XVIe siècle, Maroc. 

Naissance des marchands du roi, les tujjar al-sultan, dynasties de grandes familles juives associées au développement économique du royaume. 

5 août 1934, Algérie. 

Le pogrom de Constantine met fin à la cohabitation relativement harmonieuse entre juifs et musulmans de la ville. 

1950, Irak. 

Fuite vers Israël de la plus ancienne communauté juive en terre d'Islam.

RETOUR DE LA "QUESTION JUIVE" À TUNIS 

Après le départ des juifs, Tunis s'est mise à errer vers l'est et s'est faite petite sœur du Caire postnassérien», écrit Abdelwahab Meddeb. La négation de l'histoire commune est un classique du monde arabe moderne. Benjamin Stora a rappelé l'amnésie algérienne dans son essai douloureux sur «les trois exils des juifs d'Algérie» (Stock, 2006).
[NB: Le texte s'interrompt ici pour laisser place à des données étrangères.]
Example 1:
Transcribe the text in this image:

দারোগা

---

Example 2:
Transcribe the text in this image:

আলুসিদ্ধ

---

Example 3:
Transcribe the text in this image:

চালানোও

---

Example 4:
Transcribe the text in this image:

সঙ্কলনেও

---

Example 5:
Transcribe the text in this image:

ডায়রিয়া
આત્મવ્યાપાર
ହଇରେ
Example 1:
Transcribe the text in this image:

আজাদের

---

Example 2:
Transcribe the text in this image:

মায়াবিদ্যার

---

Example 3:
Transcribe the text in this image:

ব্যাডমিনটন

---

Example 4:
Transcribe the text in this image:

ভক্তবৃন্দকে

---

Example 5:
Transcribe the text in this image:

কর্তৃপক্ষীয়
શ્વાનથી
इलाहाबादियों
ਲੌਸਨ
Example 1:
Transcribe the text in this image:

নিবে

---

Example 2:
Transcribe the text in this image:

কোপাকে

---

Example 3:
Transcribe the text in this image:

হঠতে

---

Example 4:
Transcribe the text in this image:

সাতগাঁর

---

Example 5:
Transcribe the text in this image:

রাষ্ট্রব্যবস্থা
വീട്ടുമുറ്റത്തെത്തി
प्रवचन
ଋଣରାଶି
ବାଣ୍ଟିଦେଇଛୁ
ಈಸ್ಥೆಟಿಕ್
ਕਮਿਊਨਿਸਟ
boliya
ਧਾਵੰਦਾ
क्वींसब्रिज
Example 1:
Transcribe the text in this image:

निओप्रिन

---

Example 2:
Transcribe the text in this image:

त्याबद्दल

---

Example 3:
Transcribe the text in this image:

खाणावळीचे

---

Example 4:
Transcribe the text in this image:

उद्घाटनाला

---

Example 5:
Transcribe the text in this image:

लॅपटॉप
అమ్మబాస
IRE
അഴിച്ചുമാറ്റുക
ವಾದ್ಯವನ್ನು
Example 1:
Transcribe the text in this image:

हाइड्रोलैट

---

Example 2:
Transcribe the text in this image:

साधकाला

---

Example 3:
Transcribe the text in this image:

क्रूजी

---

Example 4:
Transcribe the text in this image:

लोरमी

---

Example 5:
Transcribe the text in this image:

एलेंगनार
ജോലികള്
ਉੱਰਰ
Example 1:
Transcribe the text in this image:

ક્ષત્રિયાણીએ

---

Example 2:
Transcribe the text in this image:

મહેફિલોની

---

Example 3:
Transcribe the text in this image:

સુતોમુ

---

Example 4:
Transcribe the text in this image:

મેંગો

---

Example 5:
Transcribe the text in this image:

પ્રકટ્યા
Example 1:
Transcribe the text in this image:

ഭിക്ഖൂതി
La Tunisie constituait plus ou moins le dernier îlot avec des vacanciers juifs heureux de remettre leurs pas dans les rues de la Goulette et les synagogues de Djerba. Depuis la révolution du 14 janvier 2011, la «question juive», comme disent les experts en éradication physique et historique, est revenue en force dans le discours islamiste mortifère. Non seulement les salafistes, longtemps adoubés par Ennahda, ont eu le droit de crier «Egorge les juifs !» en Tunisie, mais encore on a vu des intellectuels tunisiens menacés en raison de leur travail d'enquête sur la communauté juive. C'est le cas de l'historien Habib Kazdaghli, doyen de la faculté des lettres, des arts et des humanités de la Manouba, qui a mené un combat périlleux et admirable contre les commandos salafistes avides d'imposer aux étudiantes le port du voile intégral en cours. Kazdaghli a consacré une grande partie de ses travaux à l'antique saga des juifs en Tunisie, ce qui lui a valu d'être menacé de mort et qualifié d'agent du Mossad. On retrouve dans cette encyclopédie plusieurs des précieuses contributions de cet homme d'honneur et de dialogue qui envoyait ses étudiants retrouver dans leur région les traces de l'histoire mêlée des Tunisiens juifs et musulmans. Pour que la mémoire triomphe de l'absence.